[Listing from a data source]
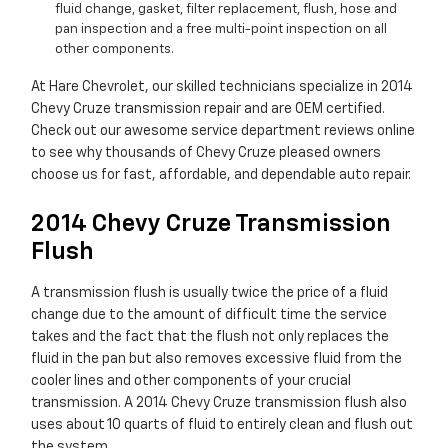
fluid change, gasket, filter replacement, flush, hose and
pan inspection and a free multi-point inspection on all
other components.
At Hare Chevrolet, our skilled technicians specialize in 2014
Chevy Cruze transmission repair and are OEM certified.
Check out our awesome service department reviews online
to see why thousands of Chevy Cruze pleased owners
choose us for fast, affordable, and dependable auto repair.
2014 Chevy Cruze Transmission
Flush
A transmission flush is usually twice the price of a fluid
change due to the amount of difficult time the service
takes and the fact that the flush not only replaces the
fluid in the pan but also removes excessive fluid from the
cooler lines and other components of your crucial
transmission. A 2014 Chevy Cruze transmission flush also
uses about 10 quarts of fluid to entirely clean and flush out
the system.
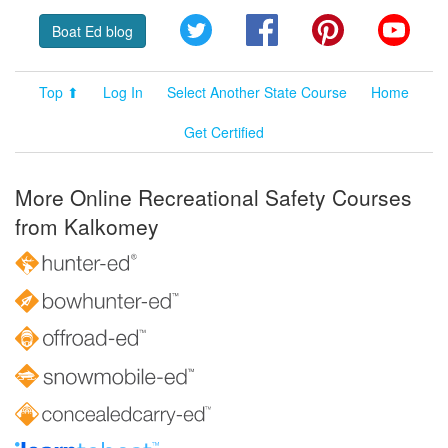
Twitter
Facebook
Pinterest
YouT
Boat Ed blog
Top ⬆
Log In
Select Another State Course
Home
Get Certified
More Online Recreational Safety Courses
from Kalkomey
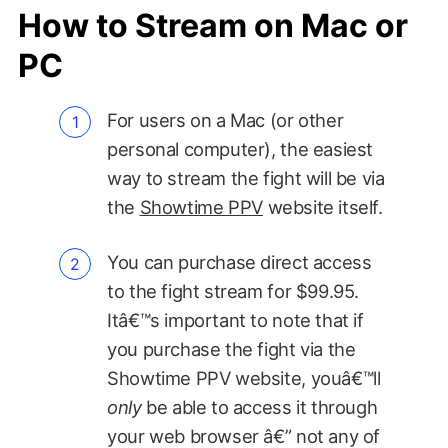
How to Stream on Mac or
PC
For users on a Mac (or other
personal computer), the easiest
way to stream the fight will be via
the
Showtime PPV
website itself.
You can purchase direct access
to the fight stream for $99.95.
Itâ€™s important to note that if
you purchase the fight via the
Showtime PPV website, youâ€™ll
only
be able to access it through
your web browser â€” not any of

__Task details__
Please output every line of the listing above without changing anything, leaving the pictures out.

__Result of this task__
fluid change, gasket, filter replacement, flush, hose and
pan inspection and a free multi-point inspection on all
other components.
At Hare Chevrolet, our skilled technicians specialize in 2014
Chevy Cruze transmission repair and are OEM certified.
Check out our awesome service department reviews online
to see why thousands of Chevy Cruze pleased owners
choose us for fast, affordable, and dependable auto repair.
2014 Chevy Cruze Transmission
Flush
A transmission flush is usually twice the price of a fluid
change due to the amount of difficult time the service
takes and the fact that the flush not only replaces the
fluid in the pan but also removes excessive fluid from the
cooler lines and other components of your crucial
transmission. A 2014 Chevy Cruze transmission flush also
uses about 10 quarts of fluid to entirely clean and flush out
the system.
Twitter
Facebook
Pinterest
YouT
Boat Ed blog
Top ⬆
Log In
Select Another State Course
Home
Get Certified
More Online Recreational Safety Courses
from Kalkomey
How to Stream on Mac or
PC
For users on a Mac (or other
personal computer), the easiest
way to stream the fight will be via
the
Showtime PPV
website itself.
You can purchase direct access
to the fight stream for $99.95.
Itâ€™s important to note that if
you purchase the fight via the
Showtime PPV website, youâ€™ll
only
be able to access it through
your web browser â€” not any of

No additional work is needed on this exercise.